The optimism is feeding back into China’s appetite for oil imports, which declined last year for only the second time since 2005. China’s biggest oil trader Unipec, a unit of Sinopec, made a flurry of purchases of Abu Dhabi crude last month that could indicate brighter prospects for downstream demand. Saudi Arabia has also raised prices for cargoes to Asia, signaling that it, too, expects more buying interest from its biggest customer. 

Much depends on how quickly China returns to pre-virus normality, but the robust rebound in travel over the Lunar New Year has boosted confidence in the outlook. Domestic flights, for one, soared 80% over the period after the decision to scrap almost three years of stringent lockdowns unleashed pent-up demand. Traffic congestion in major cities has tripled since the end of the holiday, according to BloombergNEF.

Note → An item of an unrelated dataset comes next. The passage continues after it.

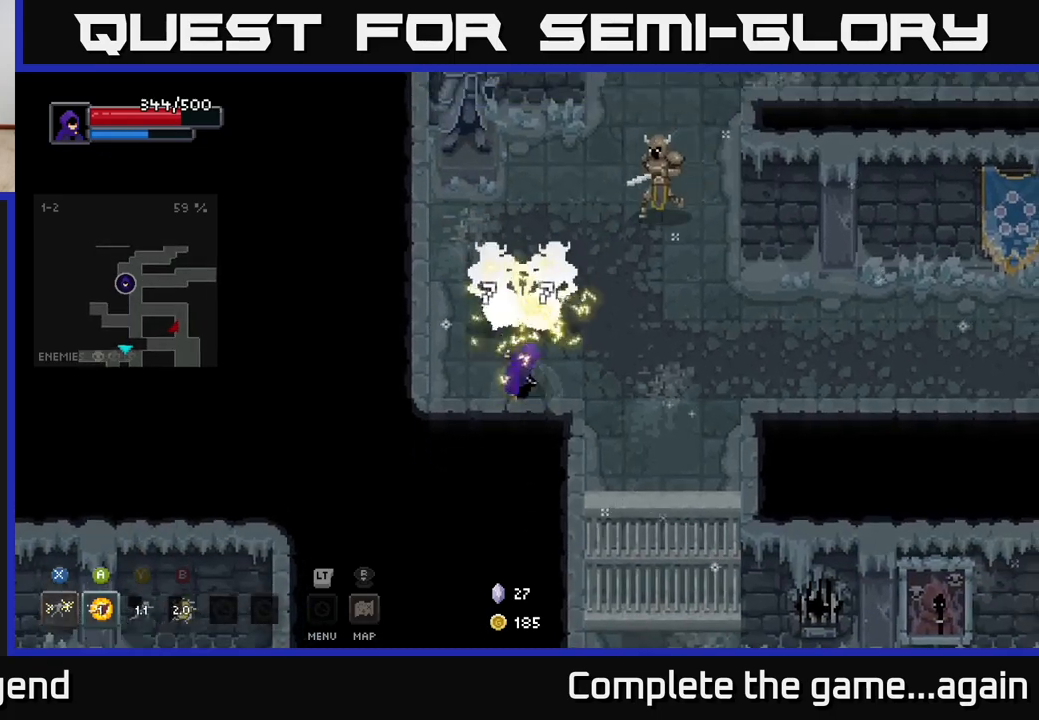
{"buttons": [], "left_stick": "down-right", "right_stick": "center", "events": [[217, "left_stick", "up-right"], [483, "X", "up"], [500, "left_stick", "down-right"]]}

And Beijing’s role in lifting consumption may still have room to run. Investors will be watching the government’s budget in March for additional stimulus to revive growth.

After an initial bump as people enjoy their newfound freedom, the recovery in Chinese oil demand is likely to be gradual, Vandana Hari, founder of Vanda Insights in Singapore, told Bloomberg TV on Tuesday.

“In terms of China actually getting into the groove and into its regular economic activity and acceleration, I think that will probably happen more gradually through the second half of this year and definitely going into next year,” she said.